-- EXERCISE PROMPT --
Reproduce the first line of the entries that follow and each later line, word for word, ending with the one containing "rrounding area blends Victorian grandeur with".

-=-=-

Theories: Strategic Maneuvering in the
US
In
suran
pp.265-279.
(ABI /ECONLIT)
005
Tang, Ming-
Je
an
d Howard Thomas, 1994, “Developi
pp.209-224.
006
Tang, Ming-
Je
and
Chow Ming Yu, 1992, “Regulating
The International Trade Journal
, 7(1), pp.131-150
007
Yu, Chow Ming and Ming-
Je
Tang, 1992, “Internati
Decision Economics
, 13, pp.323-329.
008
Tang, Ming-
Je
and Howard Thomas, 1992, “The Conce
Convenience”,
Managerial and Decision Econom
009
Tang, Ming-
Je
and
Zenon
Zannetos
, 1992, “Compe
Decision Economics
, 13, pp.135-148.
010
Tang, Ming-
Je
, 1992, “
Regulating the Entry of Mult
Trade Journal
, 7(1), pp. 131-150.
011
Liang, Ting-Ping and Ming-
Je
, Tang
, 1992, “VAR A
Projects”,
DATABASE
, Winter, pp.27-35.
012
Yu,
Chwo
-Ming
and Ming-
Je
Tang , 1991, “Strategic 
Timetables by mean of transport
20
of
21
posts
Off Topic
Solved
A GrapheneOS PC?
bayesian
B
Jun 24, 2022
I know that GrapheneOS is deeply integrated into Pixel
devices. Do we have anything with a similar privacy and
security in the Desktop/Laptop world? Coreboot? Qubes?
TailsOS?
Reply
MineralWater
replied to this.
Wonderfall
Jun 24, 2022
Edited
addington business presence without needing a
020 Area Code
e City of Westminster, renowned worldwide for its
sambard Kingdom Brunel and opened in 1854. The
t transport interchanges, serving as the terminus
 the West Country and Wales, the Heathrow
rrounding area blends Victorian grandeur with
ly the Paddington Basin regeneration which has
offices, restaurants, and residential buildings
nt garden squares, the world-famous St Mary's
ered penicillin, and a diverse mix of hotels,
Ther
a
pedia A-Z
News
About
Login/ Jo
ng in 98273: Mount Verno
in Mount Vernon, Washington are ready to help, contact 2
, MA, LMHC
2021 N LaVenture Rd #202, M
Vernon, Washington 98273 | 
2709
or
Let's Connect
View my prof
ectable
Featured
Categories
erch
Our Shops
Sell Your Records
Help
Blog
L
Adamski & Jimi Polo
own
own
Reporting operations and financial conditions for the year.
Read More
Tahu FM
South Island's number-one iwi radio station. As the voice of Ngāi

-=-=-

-- RESULT OF THIS TASK --
Theories: Strategic Maneuvering in the
US
In
suran
pp.265-279.
(ABI /ECONLIT)
005
Tang, Ming-
Je
an
d Howard Thomas, 1994, “Developi
pp.209-224.
006
Tang, Ming-
Je
and
Chow Ming Yu, 1992, “Regulating
The International Trade Journal
, 7(1), pp.131-150
007
Yu, Chow Ming and Ming-
Je
Tang, 1992, “Internati
Decision Economics
, 13, pp.323-329.
008
Tang, Ming-
Je
and Howard Thomas, 1992, “The Conce
Convenience”,
Managerial and Decision Econom
009
Tang, Ming-
Je
and
Zenon
Zannetos
, 1992, “Compe
Decision Economics
, 13, pp.135-148.
010
Tang, Ming-
Je
, 1992, “
Regulating the Entry of Mult
Trade Journal
, 7(1), pp. 131-150.
011
Liang, Ting-Ping and Ming-
Je
, Tang
, 1992, “VAR A
Projects”,
DATABASE
, Winter, pp.27-35.
012
Yu,
Chwo
-Ming
and Ming-
Je
Tang , 1991, “Strategic 
Timetables by mean of transport
20
of
21
posts
Off Topic
Solved
A GrapheneOS PC?
bayesian
B
Jun 24, 2022
I know that GrapheneOS is deeply integrated into Pixel
devices. Do we have anything with a similar privacy and
security in the Desktop/Laptop world? Coreboot? Qubes?
TailsOS?
Reply
MineralWater
replied to this.
Wonderfall
Jun 24, 2022
Edited
addington business presence without needing a
020 Area Code
e City of Westminster, renowned worldwide for its
sambard Kingdom Brunel and opened in 1854. The
t transport interchanges, serving as the terminus
 the West Country and Wales, the Heathrow
rrounding area blends Victorian grandeur with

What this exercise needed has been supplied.